- ACTIVITY
Repeat each of the following lines word for word, in the same order, without changing anything.

- DATA TO EXAMINE
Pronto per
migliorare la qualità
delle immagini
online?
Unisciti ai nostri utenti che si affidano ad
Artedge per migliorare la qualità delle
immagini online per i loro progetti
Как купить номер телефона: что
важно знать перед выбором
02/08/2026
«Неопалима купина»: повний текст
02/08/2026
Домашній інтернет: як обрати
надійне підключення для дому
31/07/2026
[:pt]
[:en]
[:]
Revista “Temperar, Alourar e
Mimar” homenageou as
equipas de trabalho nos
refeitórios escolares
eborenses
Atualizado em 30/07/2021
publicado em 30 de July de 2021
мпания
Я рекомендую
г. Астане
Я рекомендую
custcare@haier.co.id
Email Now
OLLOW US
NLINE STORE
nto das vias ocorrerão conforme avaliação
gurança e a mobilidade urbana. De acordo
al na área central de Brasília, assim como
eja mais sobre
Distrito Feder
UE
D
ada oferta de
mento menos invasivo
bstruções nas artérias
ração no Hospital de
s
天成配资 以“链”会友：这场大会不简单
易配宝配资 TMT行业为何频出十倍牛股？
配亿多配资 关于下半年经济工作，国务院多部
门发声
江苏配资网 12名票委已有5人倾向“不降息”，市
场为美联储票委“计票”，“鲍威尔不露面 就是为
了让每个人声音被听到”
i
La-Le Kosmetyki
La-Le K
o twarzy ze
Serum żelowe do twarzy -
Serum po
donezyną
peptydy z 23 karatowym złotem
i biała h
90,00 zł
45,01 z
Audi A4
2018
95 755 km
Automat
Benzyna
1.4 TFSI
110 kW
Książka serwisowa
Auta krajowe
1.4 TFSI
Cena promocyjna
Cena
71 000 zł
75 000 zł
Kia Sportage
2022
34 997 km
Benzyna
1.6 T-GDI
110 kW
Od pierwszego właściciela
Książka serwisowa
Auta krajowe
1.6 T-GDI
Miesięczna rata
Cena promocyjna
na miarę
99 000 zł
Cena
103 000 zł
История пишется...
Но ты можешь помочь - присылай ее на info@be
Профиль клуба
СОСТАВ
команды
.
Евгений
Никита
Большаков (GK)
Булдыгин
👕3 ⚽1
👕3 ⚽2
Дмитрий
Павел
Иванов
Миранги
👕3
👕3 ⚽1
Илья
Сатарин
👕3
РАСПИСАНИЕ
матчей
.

- ANSWER
Pronto per
migliorare la qualità
delle immagini
online?
Unisciti ai nostri utenti che si affidano ad
Artedge per migliorare la qualità delle
immagini online per i loro progetti
Как купить номер телефона: что
важно знать перед выбором
02/08/2026
«Неопалима купина»: повний текст
02/08/2026
Домашній інтернет: як обрати
надійне підключення для дому
31/07/2026
[:pt]
[:en]
[:]
Revista “Temperar, Alourar e
Mimar” homenageou as
equipas de trabalho nos
refeitórios escolares
eborenses
Atualizado em 30/07/2021
publicado em 30 de July de 2021
мпания
Я рекомендую
г. Астане
Я рекомендую
custcare@haier.co.id
Email Now
OLLOW US
NLINE STORE
nto das vias ocorrerão conforme avaliação
gurança e a mobilidade urbana. De acordo
al na área central de Brasília, assim como
eja mais sobre
Distrito Feder
UE
D
ada oferta de
mento menos invasivo
bstruções nas artérias
ração no Hospital de
s
天成配资 以“链”会友：这场大会不简单
易配宝配资 TMT行业为何频出十倍牛股？
配亿多配资 关于下半年经济工作，国务院多部
门发声
江苏配资网 12名票委已有5人倾向“不降息”，市
场为美联储票委“计票”，“鲍威尔不露面 就是为
了让每个人声音被听到”
i
La-Le Kosmetyki
La-Le K
o twarzy ze
Serum żelowe do twarzy -
Serum po
donezyną
peptydy z 23 karatowym złotem
i biała h
90,00 zł
45,01 z
Audi A4
2018
95 755 km
Automat
Benzyna
1.4 TFSI
110 kW
Książka serwisowa
Auta krajowe
1.4 TFSI
Cena promocyjna
Cena
71 000 zł
75 000 zł
Kia Sportage
2022
34 997 km
Benzyna
1.6 T-GDI
110 kW
Od pierwszego właściciela
Książka serwisowa
Auta krajowe
1.6 T-GDI
Miesięczna rata
Cena promocyjna
na miarę
99 000 zł
Cena
103 000 zł
История пишется...
Но ты можешь помочь - присылай ее на info@be
Профиль клуба
СОСТАВ
команды
.
Евгений
Никита
Большаков (GK)
Булдыгин
👕3 ⚽1
👕3 ⚽2
Дмитрий
Павел
Иванов
Миранги
👕3
👕3 ⚽1
Илья
Сатарин
👕3
РАСПИСАНИЕ
матчей
.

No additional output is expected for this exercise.